Understanding Stress and Coping Styles: Confront or Avoid, What Works Best?

It is often said that life is what you make it, and there is some truth in this when it comes to dealing with stressful events. The way we respond to life’s ups and downs depends very much on personality and experience, but everyone can learn to respond more successfully to challenging circumstances.

Often, the stress we experience has more to do with everyday hassles – noise, family disputes, money worries and so on- than with major life events. The mind tends to cope with ongoing ‘stressors’ (the events or situations that cause us to feel stressed) in different ways. Either people become habituated, or accustomed, to stresses and cease to be affected, or it accumu­lates to become what psychologists call a state of chronic stress.

Noise is a common cause of stress. If there is long-term building work going on near your home, you probably find it quite stressful for the first few days or so, but then you don’t notice it quite so much. This is an example of habituation. But if you go on holiday, and the work is still going on when you return, you will probably need to habituate yourself all over again. Research has shown that most people suffer few long-term health effects from noise, but this isn’t true for everyone: older people and children seem to be more vulnerable to the stress effects of noise. One study showed that children who lived in the flight path of an airport performed less well on problem-solving tasks.

Coping styles – confront or avoid?

A useful way of looking at stress responses is to consider the different styles of coping. When things go wrong, do you try to tackle the situation, or do you hope things will improve? Psychologists agree that, when faced with a stressful event, most people respond by either confronting or avoiding the problem. Doctors have observed this in patients who are diagnosed with a serious illness.’Avoidant patients will not seem to take it in – they will not tell their loved ones and may behave as if nothing has happened. By contrast, the patient who adopts a ‘ confrontative’ coping style will want to know all about the illness and the treatment options.
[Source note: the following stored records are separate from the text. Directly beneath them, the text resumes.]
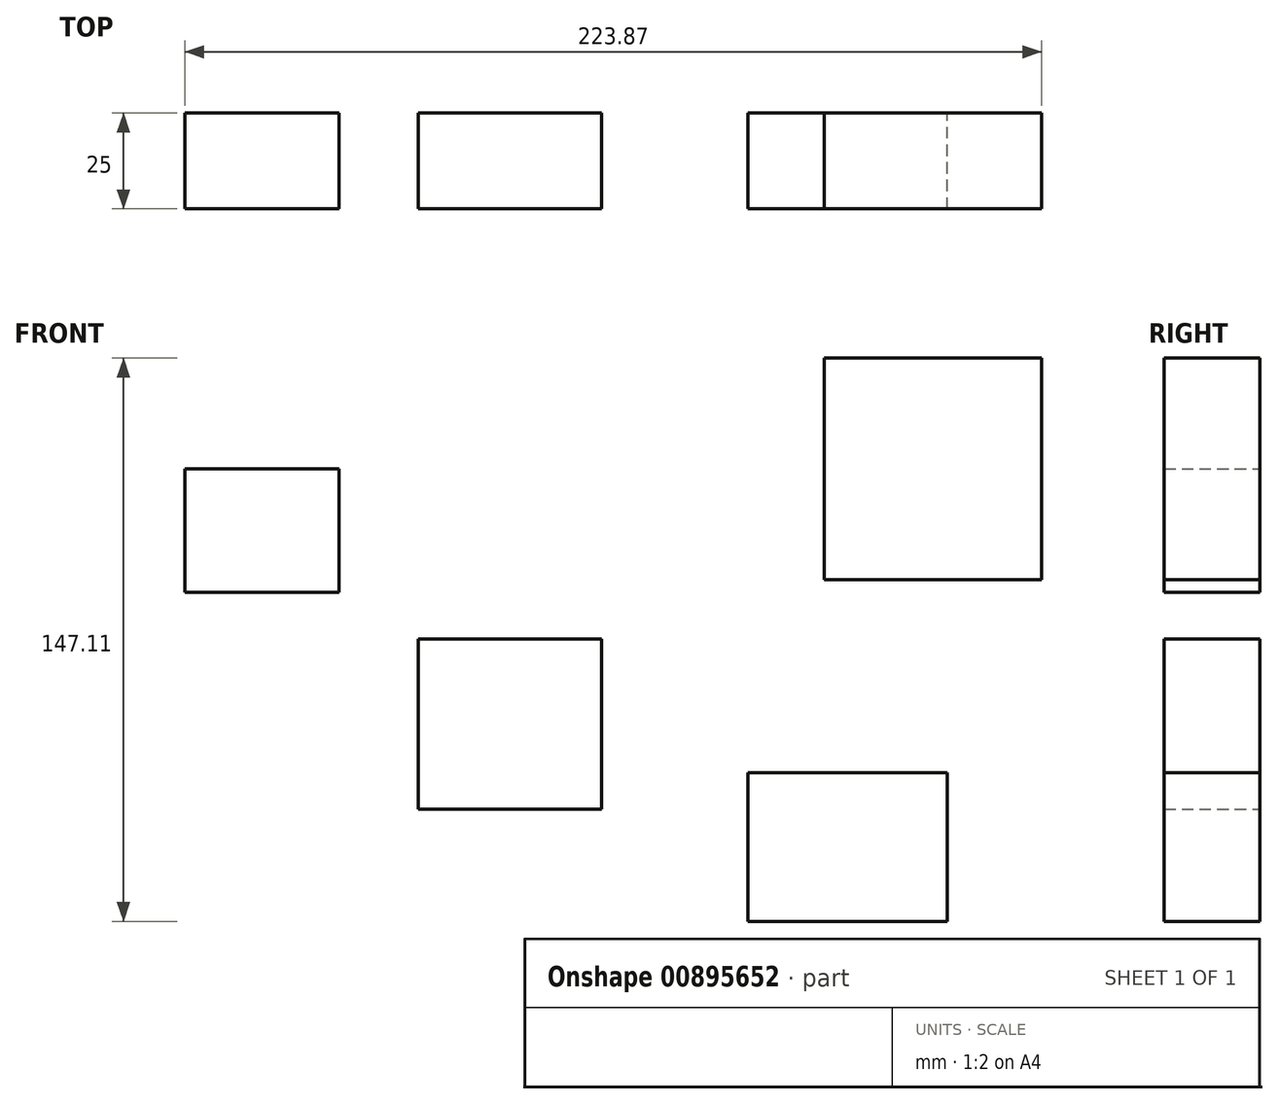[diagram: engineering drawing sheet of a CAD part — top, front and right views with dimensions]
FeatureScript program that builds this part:
annotation { "Feature Type Name" : "Feature", "Feature Type Description" : "" }
export const myFeature = defineFeature(function(context is Context, id is Id, definition is map)
    precondition{}
    {
        {
            var Q0;
            Q0=qCreatedBy(makeId("Front.planeOp"),FACE);
            var sketch = newSketch(context, id + "F0", { "sketchPlane" : qUnion([Q0])});
            skLineSegment(sketch, "E0.bottom", {"start": v(-131.93, 44.4) * mm, "end": v(-91.58, 44.4) * mm});
            skLineSegment(sketch, "E0.top", {"start": v(-131.93, 12.12) * mm, "end": v(-91.58, 12.12) * mm});
            skLineSegment(sketch, "E0.left", {"start": v(-131.93, 44.4) * mm, "end": v(-131.93, 12.12) * mm});
            skLineSegment(sketch, "E0.right", {"start": v(-91.58, 44.4) * mm, "end": v(-91.58, 12.12) * mm});
            skLineSegment(sketch, "E1.bottom", {"start": v(-70.88, 0) * mm, "end": v(-23.03, 0) * mm});
            skLineSegment(sketch, "E1.top", {"start": v(-70.88, -44.5) * mm, "end": v(-23.03, -44.5) * mm});
            skLineSegment(sketch, "E1.left", {"start": v(-70.88, 0) * mm, "end": v(-70.88, -44.5) * mm});
            skLineSegment(sketch, "E1.right", {"start": v(-23.03, 0) * mm, "end": v(-23.03, -44.5) * mm});
            skLineSegment(sketch, "E2.bottom", {"start": v(15.17, -34.9) * mm, "end": v(67.3, -34.9) * mm});
            skLineSegment(sketch, "E2.top", {"start": v(15.17, -73.76) * mm, "end": v(67.3, -73.76) * mm});
            skLineSegment(sketch, "E2.left", {"start": v(15.17, -34.9) * mm, "end": v(15.17, -73.76) * mm});
            skLineSegment(sketch, "E2.right", {"start": v(67.3, -34.9) * mm, "end": v(67.3, -73.76) * mm});
            skLineSegment(sketch, "E3.bottom", {"start": v(35.17, 73.35) * mm, "end": v(91.94, 73.35) * mm});
            skLineSegment(sketch, "E3.top", {"start": v(35.17, 15.47) * mm, "end": v(91.94, 15.47) * mm});
            skLineSegment(sketch, "E3.left", {"start": v(35.17, 73.35) * mm, "end": v(35.17, 15.47) * mm});
            skLineSegment(sketch, "E3.right", {"start": v(91.94, 73.35) * mm, "end": v(91.94, 15.47) * mm});
            skSolve(sketch);
        }
        {
            var Q0;
            Q0 = qSketchRegion(id + "F0", true);
            extrude(context, id + "F1", {"entities" : qUnion([Q0]), "depth" : 25 * mm, "offsetDistance" : 25 * mm});
        }
    });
There is no right or wrong coping style, but one or another may be more effective in certain situations. In general, the avoidant approach might be more successful in dealing with short-term threats: avoiding strangers whose attitude appears threatening may be better than confronting them, for example. When it comes to a long-term threat, however – like a diagnosis of serious illness – then it is probably best to face the problem head-on.

Optimism for health

An optimistic outlook helps people deal better with stress. A study of heart patients undergoing bypass surgery found that the optimistic patients recovered faster and we’re back to normal life sooner than those who were more pessimistic. It seems that optimistic people are more likely to adopt a problem-solving strategy to tackle stressful events and will look out for the positive aspects of the situation, which can help to cause problems. A classic example is the way people react to being made redundant. Of course, there are feelings of hurt, rejection and anxiety. Still, the optimist who sees losing his or her job as an opportunity to do something new probably lowers the risk of developing stress-related ill health. Despite the difficult circumstances, the optimist feels in control because their response gives them hope and forms the basis for future positive action.

The Hardy Type

Have you ever wondered how some people seem to breeze through life, seemingly unaffected by stress – even though they have their fair share of problems? Such people are said to have a ‘hardy’ personality, an idea that psychologist Suzanne Kobasa and her colleagues developed from a 1979 study of high-powered US business executives. Close who were never ill, despite their heavy workload, were distinguished from those with poorer health by specific personality traits. Kobasa found three main characteristics that makeup hardiness: commitment to what you are involved in, a sense of control – feeling that you are responsible for what happens in your life; and the ability to rise to a challenge. No wonder people with a hardy personality cope so well with what life throws at them.

The Stress Of a Flooded Home

When Barbara, a 28-year-old divorced mother-of-two, was forced out of her home by severe flooding, she found that much more than just her property was affected.’When we were flooded out last year, we went to stay with friends. It was supposed to be just until we had cleaned things up. But somehow, I couldn’t face dealing with the mess. I kept putting it off, telling myself it was best to wait till the water went down. Then, there was all the paperwork from the insurance company. I still have not filled out the forms. We moved back eventually, but we’re living upstairs, and we tend to spend every weekend with my Mum. The longer I leave it, the less I feel like sorting all the problems out. The kids are getting pretty upset about the situation, and the little one’s got a persistent cough because of the dampness. I want to sell the house, but I haven’t done anything about it. Now reports say that more floods are coming our way soon.’

Barbara’s coping style was avoidant. Although this probably helped at first, as time went on, avoiding her problems and putting things off resulted in many smaller worries accumulating and causing her even more stress.